Mario, Anak Cacat Lahir Butuh Uluran Tangan Dermawan - PT Berantas Sumsel Media

Breaking

Post Top Ad

Responsive Ads Here

Post Top Ad

Responsive Ads Here

Kamis, 08 September 2022

Mario, Anak Cacat Lahir Butuh Uluran Tangan Dermawan




MUSI RAWAS, BS.ID - Mario, itulah nama bocah berusia 10 tahun anak dari Pasangan Suami Istri (Pasutri) Saibi dan Indah Nurhayati, tercatat warga Dusun I Desa Sumber Asri, Kecamatan Sumber Harta, Kabupaten Musi Rawas (Mura), Provinsi Sumatera Selatan yang butuh perhatian khusus dari berbagai pihak dan pemerintah.


Terlebih disaat teman seusianya menikmati indahnya bermain dan mengenyam pendidikan, justru sebaliknya Mario kecil harus menjalani hidup tanpa bisa beraktivitas layaknya anak pada umumnya.


Mario kecil tidak bisa berjalan maupun bicara lantaran kondisi fisik yang tidak tumbuh seperti anak pada umumnya. Dimana penyakit tersebut diderita Mario sejak lahir.


Sehari-hari, anak berkebutuhan khusus itu menikmati masa kecilnya dpangkuan orang tuanya dan di tempat tidur. Untuk makan dan minun, Mario hanya bisa memberikan kode khusus kepada orang tuanya dikala lapar maupun haus.
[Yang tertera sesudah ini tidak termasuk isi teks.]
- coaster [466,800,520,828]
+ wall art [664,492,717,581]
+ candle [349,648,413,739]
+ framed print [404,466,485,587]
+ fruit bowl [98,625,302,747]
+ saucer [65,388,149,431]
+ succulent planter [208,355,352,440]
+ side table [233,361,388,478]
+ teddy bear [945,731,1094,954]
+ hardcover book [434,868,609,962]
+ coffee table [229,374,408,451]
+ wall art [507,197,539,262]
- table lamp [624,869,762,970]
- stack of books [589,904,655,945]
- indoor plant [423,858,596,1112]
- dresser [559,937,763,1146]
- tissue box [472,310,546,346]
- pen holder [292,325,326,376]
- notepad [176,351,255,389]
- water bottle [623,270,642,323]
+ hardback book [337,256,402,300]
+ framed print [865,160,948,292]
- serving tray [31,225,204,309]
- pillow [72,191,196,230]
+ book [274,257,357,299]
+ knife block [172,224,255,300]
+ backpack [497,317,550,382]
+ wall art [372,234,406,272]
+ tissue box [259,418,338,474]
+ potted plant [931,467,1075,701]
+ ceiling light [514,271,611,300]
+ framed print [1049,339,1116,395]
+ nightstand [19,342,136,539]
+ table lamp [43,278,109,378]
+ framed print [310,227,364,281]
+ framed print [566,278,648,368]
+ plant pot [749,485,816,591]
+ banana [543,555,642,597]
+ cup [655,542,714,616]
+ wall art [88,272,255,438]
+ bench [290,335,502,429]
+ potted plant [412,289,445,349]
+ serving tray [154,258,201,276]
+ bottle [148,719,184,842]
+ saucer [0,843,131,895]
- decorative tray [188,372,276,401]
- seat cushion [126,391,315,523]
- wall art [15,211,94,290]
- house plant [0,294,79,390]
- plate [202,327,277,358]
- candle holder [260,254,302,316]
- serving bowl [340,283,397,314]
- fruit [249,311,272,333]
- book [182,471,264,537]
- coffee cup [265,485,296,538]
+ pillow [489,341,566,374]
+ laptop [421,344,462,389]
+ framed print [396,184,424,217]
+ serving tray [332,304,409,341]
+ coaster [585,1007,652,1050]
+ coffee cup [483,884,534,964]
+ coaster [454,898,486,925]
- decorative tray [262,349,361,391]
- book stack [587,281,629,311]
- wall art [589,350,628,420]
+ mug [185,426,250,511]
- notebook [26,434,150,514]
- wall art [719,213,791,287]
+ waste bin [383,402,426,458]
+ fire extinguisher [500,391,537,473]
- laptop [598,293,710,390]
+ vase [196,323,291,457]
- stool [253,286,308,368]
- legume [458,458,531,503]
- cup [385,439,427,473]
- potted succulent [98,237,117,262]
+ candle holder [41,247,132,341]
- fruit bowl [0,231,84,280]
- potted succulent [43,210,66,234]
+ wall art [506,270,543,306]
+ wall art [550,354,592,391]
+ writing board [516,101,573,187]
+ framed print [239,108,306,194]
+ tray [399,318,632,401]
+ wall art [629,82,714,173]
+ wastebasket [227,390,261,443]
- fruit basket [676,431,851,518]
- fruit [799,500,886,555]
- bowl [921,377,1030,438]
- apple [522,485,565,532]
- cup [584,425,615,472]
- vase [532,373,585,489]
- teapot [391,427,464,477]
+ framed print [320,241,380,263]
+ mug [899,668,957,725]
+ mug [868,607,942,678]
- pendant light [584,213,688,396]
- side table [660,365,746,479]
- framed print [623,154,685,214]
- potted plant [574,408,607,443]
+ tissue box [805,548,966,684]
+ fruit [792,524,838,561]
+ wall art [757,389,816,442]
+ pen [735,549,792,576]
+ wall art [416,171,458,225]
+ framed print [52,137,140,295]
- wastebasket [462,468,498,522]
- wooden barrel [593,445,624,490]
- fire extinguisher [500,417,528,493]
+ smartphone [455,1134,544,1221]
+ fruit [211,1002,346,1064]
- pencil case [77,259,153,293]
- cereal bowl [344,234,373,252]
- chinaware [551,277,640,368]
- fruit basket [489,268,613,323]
Dikatakan sang ayah, Saibi pada Rabu, (7/9/2022), anak kelahiran 2012 itu selama ini mendapat perawatan dari Puskesmas Sumber Harta. Namun sebelumnya, Mario juga pernah dirawat di Rumah Sakit (RS) Siti Aisyah dua kali dan di RS Dr Sobirin Lubuklinggau sekali.

"Waktu di RS Siti Aisyah disuruh bawa pulang karena tidak ada perubahan," ujarnya.


Meski pernah dibawa ke rumah sakit, namun kedua orang tua Mario tidak tahu betul jenis penyakit apa yang diderita anaknya.


Dimana, untuk kebutuhan gizi Mario, Saibi sang ayah tercinta mengaku pernah dibantu susu dari Puskesmas Sumber Harta hingga Mario berusia delapan tahun. Namun, saat ini tidak lagi mendapat bantuan lantaran Mario kerap menolak saat diberi susu tersebut.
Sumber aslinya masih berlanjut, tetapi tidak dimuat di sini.